MEDIA PLAYS A KEY ROLE IN BOSNIA
By Georgie Anne Geyer
25 November 1997.
SARAJEVO, Bosnia-Herzegovina — The important story of the media in the historical roots of the war in Bosnia really began in Belgrade in the 1980s. I remember it well.
It was 1989 when I made my first trip there and saw the war being carefully plotted. In the deceptive hush of the capital, ambitious Serbian President Slobodan Milosevic was already organizing Serbian nationalist militias to attack the Bosniaks, Croatians and Kosovars and sending fanaticized agents out to propagandize the villages.
But the most terrifying indicator of what was to come was the television in my hotel room in the Inter Continental. There, on that little screen — part of the new technology that so many thought would unite the world — one saw hour after hour of Serb propaganda. Serb cemeteries from battles lost 800 years ago vied with Serbian women crying at the graves — the Serbs as eternal victims!
It reminded one of the Nazi propaganda of the ’30s.
Media: And that was the beginning of the Serb propaganda machine that now, finally, has forced the Western world, through NATO and the civilian organizations at least, to try to control the uses of “the media” here.
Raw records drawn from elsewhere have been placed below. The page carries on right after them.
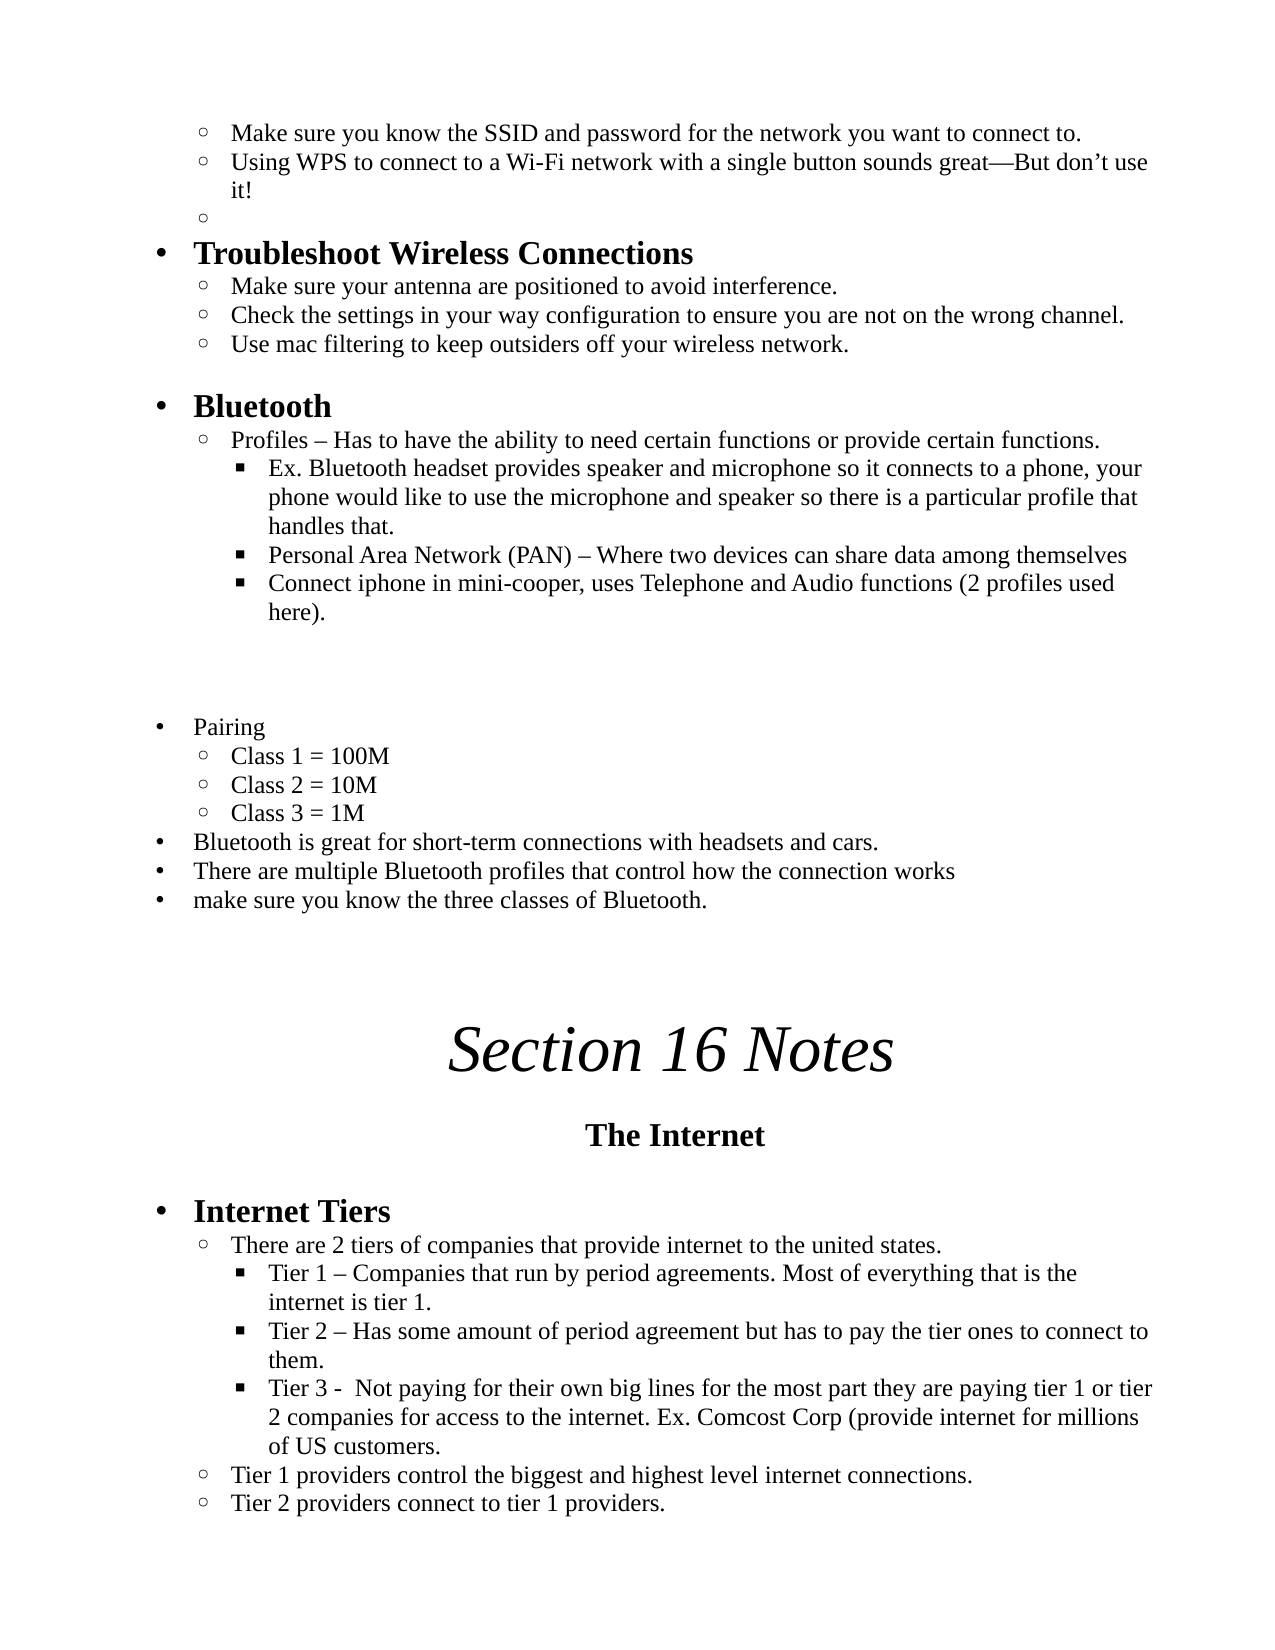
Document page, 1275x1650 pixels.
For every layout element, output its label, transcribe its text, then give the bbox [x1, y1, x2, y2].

list The Internet [156, 1115, 1157, 1153]
list Check the settings in your way configuration to ensure you are not on the wrong channel. [193, 300, 1157, 329]
list Troubleshoot Wireless Connections [156, 233, 1157, 271]
list Tier 1 providers control the biggest and highest level internet connections. [193, 1460, 1157, 1488]
list Make sure your antenna are positioned to avoid interference. [193, 271, 1157, 300]
list Class 2 = 10M [193, 770, 1157, 798]
list Bluetooth [156, 386, 1157, 425]
list Profiles – Has to have the ability to need certain functions or provide certain functions. [193, 425, 1157, 453]
list Section 16 Notes [156, 1009, 1157, 1086]
list Class 3 = 1M [193, 798, 1157, 827]
list Use mac filtering to keep outsiders off your wireless network. [193, 329, 1157, 358]
list Tier 3 - Not paying for their own big lines for the most part they are paying tier 1 or tier 2 companies for access to the internet. Ex. Comcost Corp (provide internet for millions of US customers. [231, 1373, 1157, 1460]
list Connect iphone in mini-cooper, uses Telephone and Audio functions (2 profiles used here). [231, 568, 1157, 626]
list Internet Tiers [156, 1191, 1157, 1230]
list There are multiple Bluetooth profiles that control how the connection works [156, 856, 1157, 885]
list Bluetooth is great for short-term connections with headsets and cars. [156, 827, 1157, 856]
list Make sure you know the SSID and password for the network you want to connect to. [193, 118, 1157, 147]
list Personal Area Network (PAN) – Where two devices can share data among themselves [231, 540, 1157, 568]
list Ex. Bluetooth headset provides speaker and microphone so it connects to a phone, your phone would like to use the microphone and speaker so there is a particular profile that handles that. [231, 453, 1157, 540]
list Pairing [156, 712, 1157, 741]
list Tier 2 providers connect to tier 1 providers. [193, 1488, 1157, 1517]
list make sure you know the three classes of Bluetooth. [156, 885, 1157, 913]
list Tier 2 – Has some amount of period agreement but has to pay the tier ones to connect to them. [231, 1316, 1157, 1373]
list Using WPS to connect to a Wi-Fi network with a single button sounds great—But don’t use it! [193, 147, 1157, 204]
list There are 2 tiers of companies that provide internet to the united states. [193, 1230, 1157, 1258]
list Tier 1 – Companies that run by period agreements. Most of everything that is the internet is tier 1. [231, 1258, 1157, 1316]
list Class 1 = 100M [193, 741, 1157, 770]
That, of course, means really television, particularly in the Republika Srpska, the Bosnia Serb region in the mountains, which is still controlled by the original war criminals.
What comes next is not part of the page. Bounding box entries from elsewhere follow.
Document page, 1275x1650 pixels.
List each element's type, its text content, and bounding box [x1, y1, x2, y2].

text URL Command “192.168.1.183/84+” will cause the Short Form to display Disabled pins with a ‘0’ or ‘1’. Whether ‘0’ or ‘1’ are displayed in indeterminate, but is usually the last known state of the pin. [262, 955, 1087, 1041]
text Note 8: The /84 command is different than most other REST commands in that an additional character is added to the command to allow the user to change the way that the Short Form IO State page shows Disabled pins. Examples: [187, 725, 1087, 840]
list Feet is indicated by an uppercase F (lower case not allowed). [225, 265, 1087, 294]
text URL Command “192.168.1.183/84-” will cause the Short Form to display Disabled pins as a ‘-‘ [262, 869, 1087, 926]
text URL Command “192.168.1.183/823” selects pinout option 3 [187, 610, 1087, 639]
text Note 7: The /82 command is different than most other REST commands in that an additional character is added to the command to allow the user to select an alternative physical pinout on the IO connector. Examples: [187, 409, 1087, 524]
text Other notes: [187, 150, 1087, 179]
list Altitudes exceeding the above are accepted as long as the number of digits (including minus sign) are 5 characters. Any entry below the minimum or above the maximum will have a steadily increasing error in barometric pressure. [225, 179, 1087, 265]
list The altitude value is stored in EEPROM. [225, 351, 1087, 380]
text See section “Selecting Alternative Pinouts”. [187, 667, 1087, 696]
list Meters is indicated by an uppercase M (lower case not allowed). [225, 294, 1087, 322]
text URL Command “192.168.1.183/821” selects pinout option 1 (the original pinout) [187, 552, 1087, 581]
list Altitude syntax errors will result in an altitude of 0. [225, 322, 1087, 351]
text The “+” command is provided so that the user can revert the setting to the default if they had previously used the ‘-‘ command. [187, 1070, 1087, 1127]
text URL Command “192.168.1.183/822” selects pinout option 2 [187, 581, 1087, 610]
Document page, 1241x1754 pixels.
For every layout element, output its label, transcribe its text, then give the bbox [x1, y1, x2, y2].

Despite two years of international command and despite the presence of some 30,000 NATO troops, the sad fact is that the populations both in Srpska and in Belgrade are still kept in line through the mental and political control of TV.
What is happening here? Well, it depends upon the day you look.
Early last summer, there began to be some movement. British troops went up the mountain in unprecedented numbers and arrested one and killed one Serb accused war criminal. There were several Western military assaults on TV transmitters up there, and they were closed down.
Propaganda: For some days, this apparent change in approach was successful in stopping the Bosnian Serb propaganda machine; then the leadership found way to broadcast again.
As of this writing, the situation is once again indeterminate. What had seemed a new strategy turned out once again to be uncoordinated flashes with no reasoned plan behind them.
And so, two years after the Dayton Accords, we still have Milosevic in Belgrade and Radovan Karadzic in real command of Srpska (both men maintain nearly total control of the media). Thus, the Western hopes for an alternative power base for Srpska under Biljana Plavsic in Banja Luka flounder because she (or any other candidate) has no means to have counter-messages be heard.
‘Electronic Village’: In a world that parrots the reassuring but simplistic idea that television and international communications will somehow unite the world — the famous “electronic village” — Serbia has shown in contrast how easy it is today not to free people through some supposed magic of communications, but to mesmerize and enslave them to extremism.
As the former American ambassador to Yugoslavia during the war-forming years, Warren Zimmerman, writes: “It was TV that promoted the hatred, not ancient hatreds. It gave people myths and called them history.”
The idea, therefore, that somehow the “modern world” precludes these kinds of mind control because we have international communications is proven woefully false.